The panel also focused heavily on the extent to which the Commission reviews and finalizes the initial decisions of its ALJs. Government counsel argued that because a finality order is issued by the Commission in each case, there can be no doubt as to where accountability for a decision of the Commission lies. In response, counsel for Petitioners stressed that ALJs wield significant authority because the Commission’s review over their decisions is merely discretionary, and approximately 90 percent of decisions rendered by ALJs become final without any Commission review.
In addition, several judges on the panel focused on the fact that ALJs make credibility judgements and evidentiary rulings that are critical to the outcome of administrative proceedings and are subject only to a later “paper review” by the Commission. Judge Kavanaugh commented that because neither party could identify any instance in which the Commission utilized its power to retry a case, ALJs seem to exercise significant authority by being the sole appraiser of the credibility of witnesses in each case. Judge Kavanaugh also pointed to the high stakes that can be involved in administrative proceedings: the ALJ who presided over Petitioners’ administrative proceeding fined Petitioners $300,000 and permanently barred Mr. Lucia from the securities industry.
The Court’s decision may have real implications, not only for companies engaged in administrative proceedings before the SEC, but also for companies involved in any adversarial enforcement proceeding before an administrative law judge. Judge Tatel expressed concern as to the potential collateral consequences of ruling against the SEC. Counsel for Petitioners argued that the repercussions would be limited to the 142 ALJs in 24 federal agencies that conduct adversarial enforcement proceedings pursuant to 5 U.S.C. §§ 556 and 557, and would not affect the thousands of ALJs employed by the Social Security Administration.
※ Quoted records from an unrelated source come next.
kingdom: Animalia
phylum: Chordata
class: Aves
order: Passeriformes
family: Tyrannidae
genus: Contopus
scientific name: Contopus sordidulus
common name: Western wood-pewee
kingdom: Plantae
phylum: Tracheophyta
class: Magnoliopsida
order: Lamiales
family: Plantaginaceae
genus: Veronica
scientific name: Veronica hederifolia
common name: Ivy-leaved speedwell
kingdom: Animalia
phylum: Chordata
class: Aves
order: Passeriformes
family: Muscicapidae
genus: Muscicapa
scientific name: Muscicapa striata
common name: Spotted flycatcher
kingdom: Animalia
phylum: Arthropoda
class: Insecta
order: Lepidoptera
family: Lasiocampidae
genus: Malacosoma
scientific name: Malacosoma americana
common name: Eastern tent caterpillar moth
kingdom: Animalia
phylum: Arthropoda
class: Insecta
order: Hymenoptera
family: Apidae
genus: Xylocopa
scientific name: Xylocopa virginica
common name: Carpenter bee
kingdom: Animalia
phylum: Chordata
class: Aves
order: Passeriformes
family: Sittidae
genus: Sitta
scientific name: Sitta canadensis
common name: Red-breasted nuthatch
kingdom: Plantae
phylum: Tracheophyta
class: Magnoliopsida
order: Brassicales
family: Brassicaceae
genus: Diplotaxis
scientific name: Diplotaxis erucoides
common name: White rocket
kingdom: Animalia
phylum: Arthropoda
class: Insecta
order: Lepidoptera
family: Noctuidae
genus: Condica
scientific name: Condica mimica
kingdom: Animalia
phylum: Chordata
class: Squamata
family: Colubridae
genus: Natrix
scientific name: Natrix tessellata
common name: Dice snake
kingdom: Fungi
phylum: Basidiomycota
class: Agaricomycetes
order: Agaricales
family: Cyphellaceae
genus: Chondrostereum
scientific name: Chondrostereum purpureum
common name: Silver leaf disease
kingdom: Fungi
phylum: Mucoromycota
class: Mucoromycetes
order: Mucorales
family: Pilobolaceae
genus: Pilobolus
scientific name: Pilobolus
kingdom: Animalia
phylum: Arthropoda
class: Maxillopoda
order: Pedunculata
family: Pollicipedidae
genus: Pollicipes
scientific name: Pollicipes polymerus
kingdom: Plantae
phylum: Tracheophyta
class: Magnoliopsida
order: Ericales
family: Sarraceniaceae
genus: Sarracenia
Even if that prediction is accurate, hundreds of contested administrative proceedings before dozens of federal agencies stand to be affected by the D.C. Circuit’s decision.
Despite a question from the bench, the parties did not discuss potential remedies to the possible Appointments Clause violation in detail. Should the D.C. Circuit rule in favor of Petitioners, the SEC Commissioners could ameliorate the issue simply by reappointing the Commission’s five ALJs directly. Because the SEC may risk invalidating other adjudicated findings of liability by acknowledging that its ALJs are unconstitutionally appointed, the SEC may instead choose to stay all administrative proceedings in which a respondent has the option to seek review in the D.C. Circuit while it appeals the case to the Supreme Court.
In any event, the potential enactment of the Financial Choice Act may render the issue moot with respect to SEC enforcement actions going forward. The bill, which recently passed the House Financial Services Committee and advanced to the full House floor, would permit a respondent to compel the SEC to bring its case in federal court, rather than through an administrative proceeding. While the Financial Choice Act is still far from becoming law, respondents may soon be able to rest easier, at least in the short term: if the D.C. Circuit holds that SEC ALJs are appointed in violation of the Constitution’s Appointments Clause, the Commission may be more likely to settle or decline to bring certain cases. The Commission may also choose to bring more cases in federal court, providing respondents with the full slate of procedural protections available in that forum.